New York Attorney General Eliot Spitzer and Federated Investors have reached a $100 million agreement that resolves an investigation of improper trading of mutual funds. The settlement with the Pittsburgh-based company was reached in conjunction with the Securities and Exchange Commission.

"With this agreement, virtually the entire mutual fund industry has now sworn off improper trading practices and agreed to compensate investors who were harmed," Spitzer said.

Under the agreement, Federated will pay a total of $35 million in restitution to injured investors and $45 million in civil penalties, and will reduce its management fees by an estimated $20 million over the next five years.

The $35 million payment includes $8 million already paid by Federated as restitution to certain Federated funds.

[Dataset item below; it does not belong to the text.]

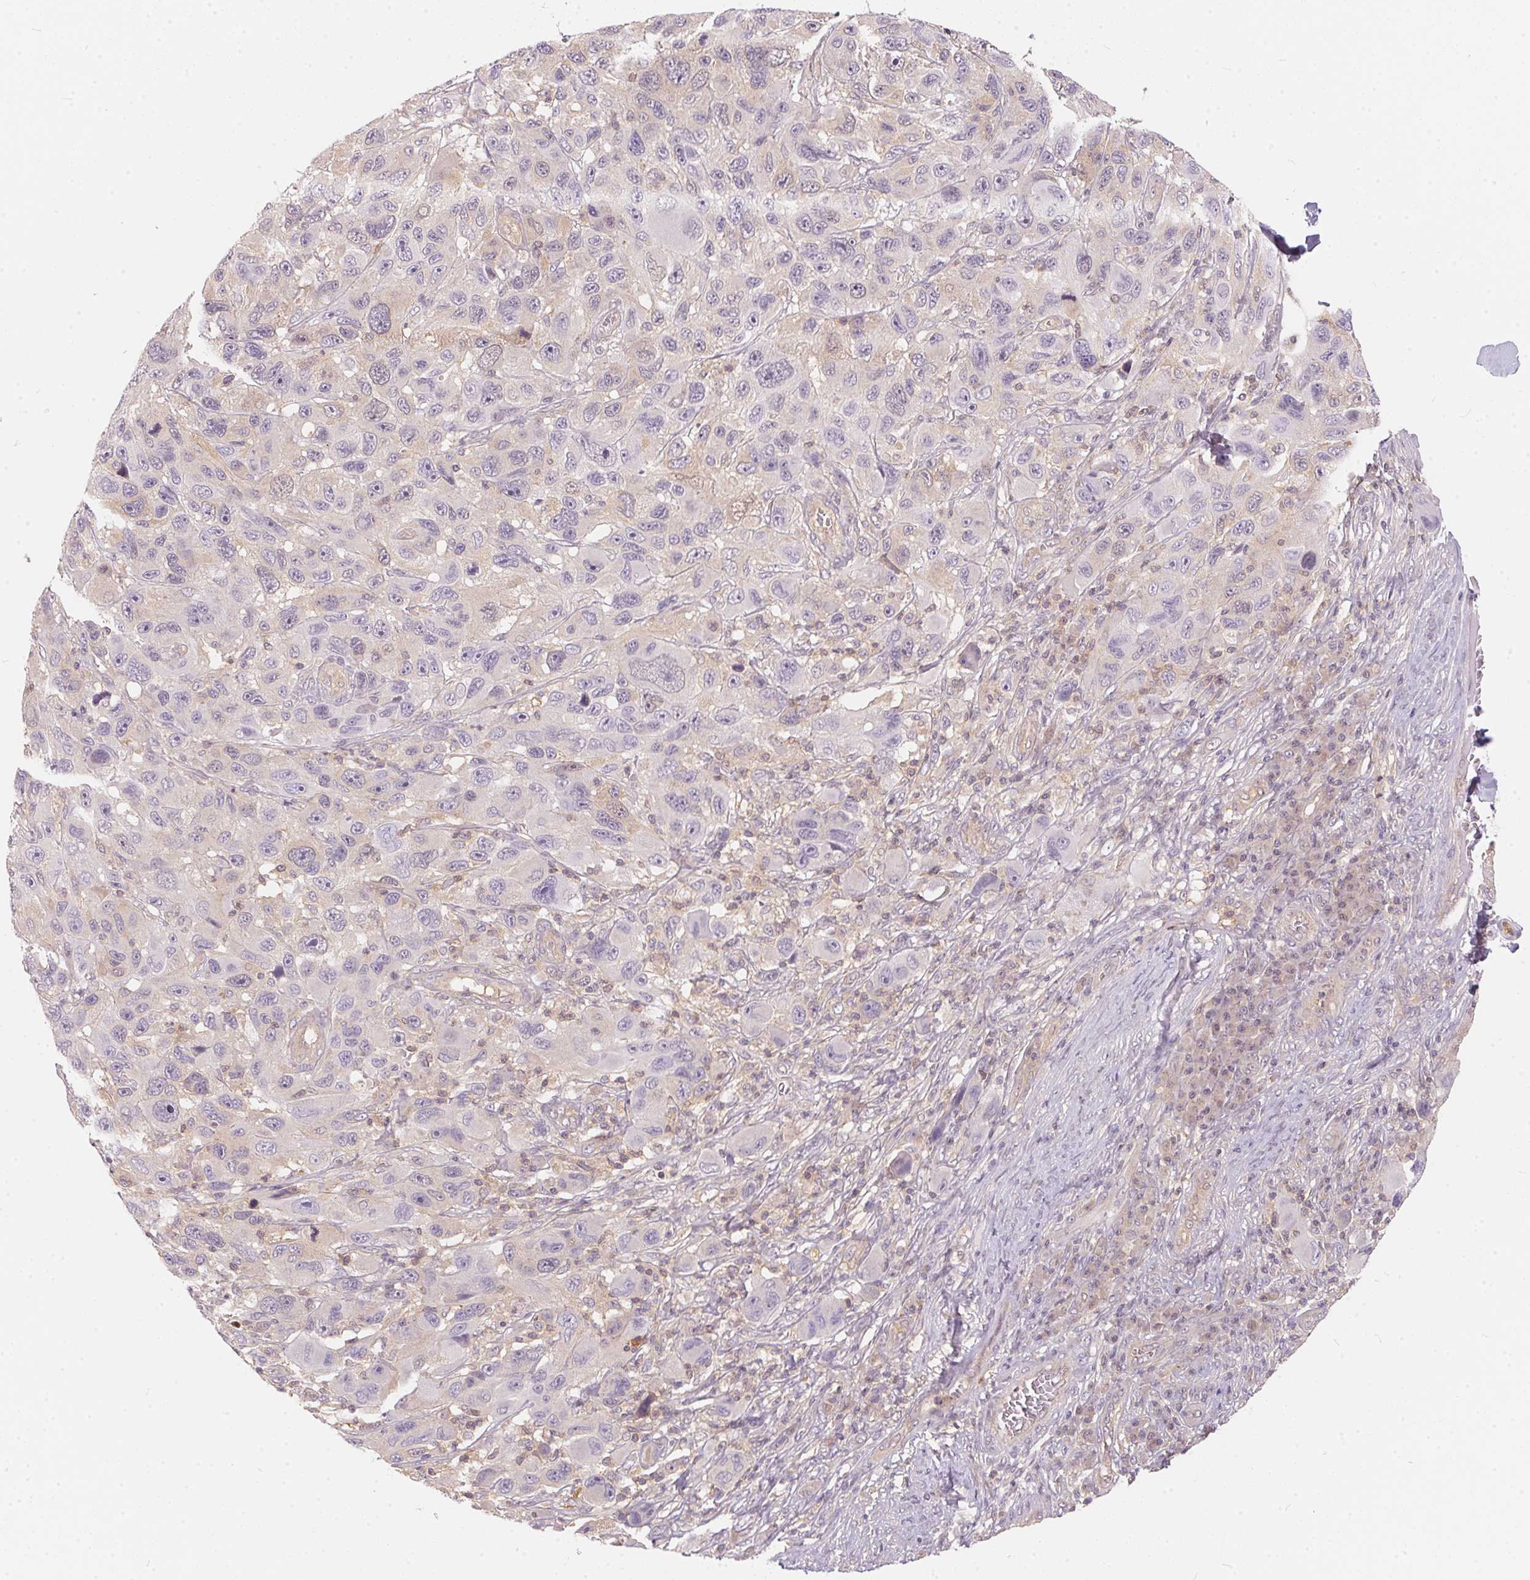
{"staining": {"intensity": "negative", "quantity": "none", "location": "none"}, "tissue": "melanoma", "cell_type": "Tumor cells", "image_type": "cancer", "snomed": [{"axis": "morphology", "description": "Malignant melanoma, NOS"}, {"axis": "topography", "description": "Skin"}], "caption": "Tumor cells are negative for brown protein staining in malignant melanoma.", "gene": "BLMH", "patient": {"sex": "male", "age": 53}}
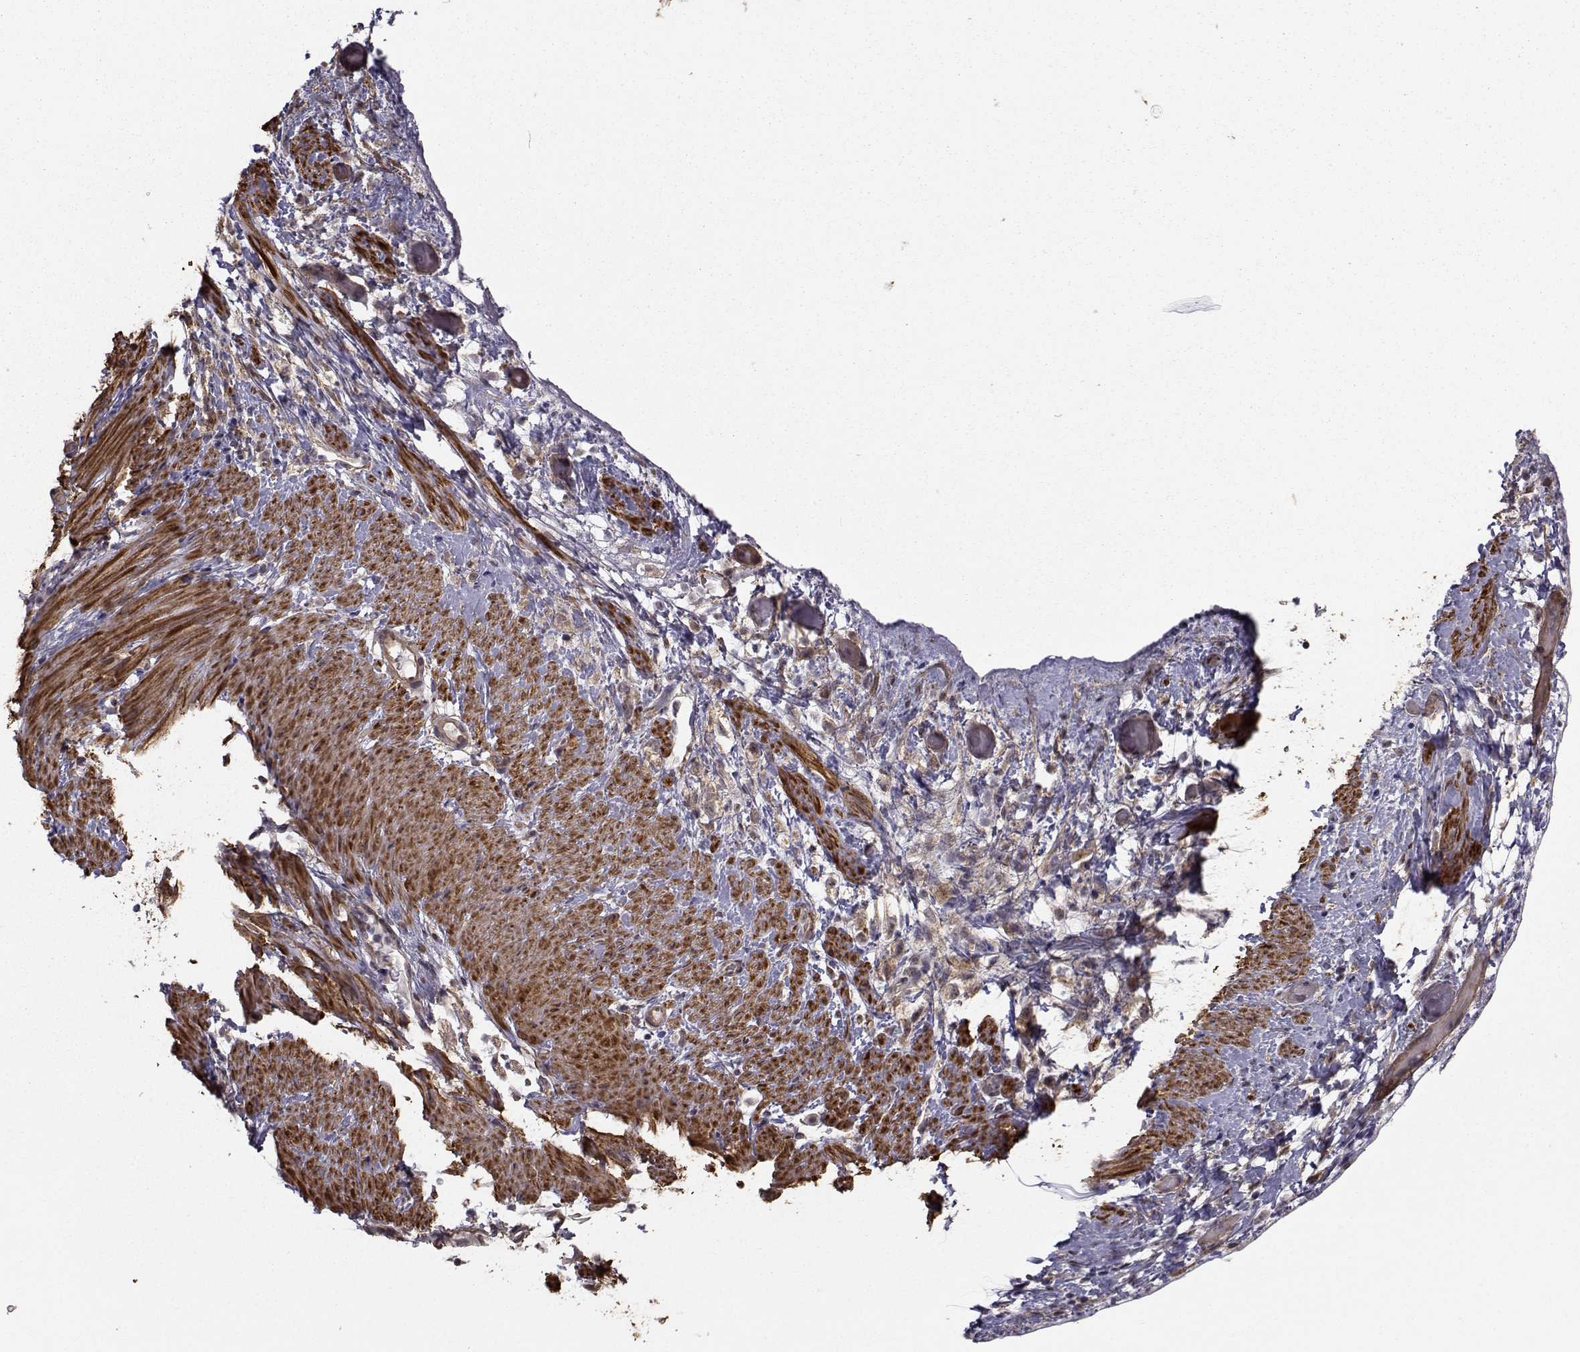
{"staining": {"intensity": "weak", "quantity": ">75%", "location": "cytoplasmic/membranous"}, "tissue": "stomach cancer", "cell_type": "Tumor cells", "image_type": "cancer", "snomed": [{"axis": "morphology", "description": "Adenocarcinoma, NOS"}, {"axis": "topography", "description": "Stomach"}], "caption": "Immunohistochemistry (IHC) of human adenocarcinoma (stomach) reveals low levels of weak cytoplasmic/membranous positivity in approximately >75% of tumor cells.", "gene": "TRIP10", "patient": {"sex": "female", "age": 59}}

Federated has further agreed to substantial reforms including the hiring of a full-time senior officer to help ensure that advisory fees charged for managing the funds are negotiated at arm’s length and are reasonable.

The investigation of the company centered on mutual fund timing, which involves the frequent buying and selling of mutual funds. Such trading can harm long-term mutual fund shareholders by diluting the value of their shares.

In breach of its fiduciary obligations, Federated entered into secret "market timing" arrangements with three professional trading organizations knowing that these arrangements would negatively impact the investment returns of ordinary mutual fund shareholders.

Federated also tolerated a substantial amount of harmful transactions by market timers with which it had no express arrangement.

The company had an incentive to allow these frequent trading activities because it earned substantial investment advisory fees on the fund timers’ assets.

Federated is the 14th firm to settle improper mutual fund trading charges since Spitzer announced a case against Canary Capital Partners in September 2003. To date, the investigations emanating from the Canary case have returned approximately $3.3 billion to investors. In addition, nine mutual fund executives have pleaded guilty to fraud and related charges.

In one secret deal, Federated permitted Canary to conduct frequent trading of six different Federated domestic equity funds. Canary ultimately conducted more than $1.6 billion in timing transactions in Federated funds.

In exchange for the right to make these timed trades, Canary made a so-called "sticky money" investment of $10 million in a Federated-advised fund on which Federated earned additional fees.

The investigation further revealed that another hedge fund illegally placed orders directly with Federated after the 4:00 p.m. EST close of the financial markets, and yet still received that day’s price.

By law, mutual fund orders must be received before the close of the market to receive that day’s price.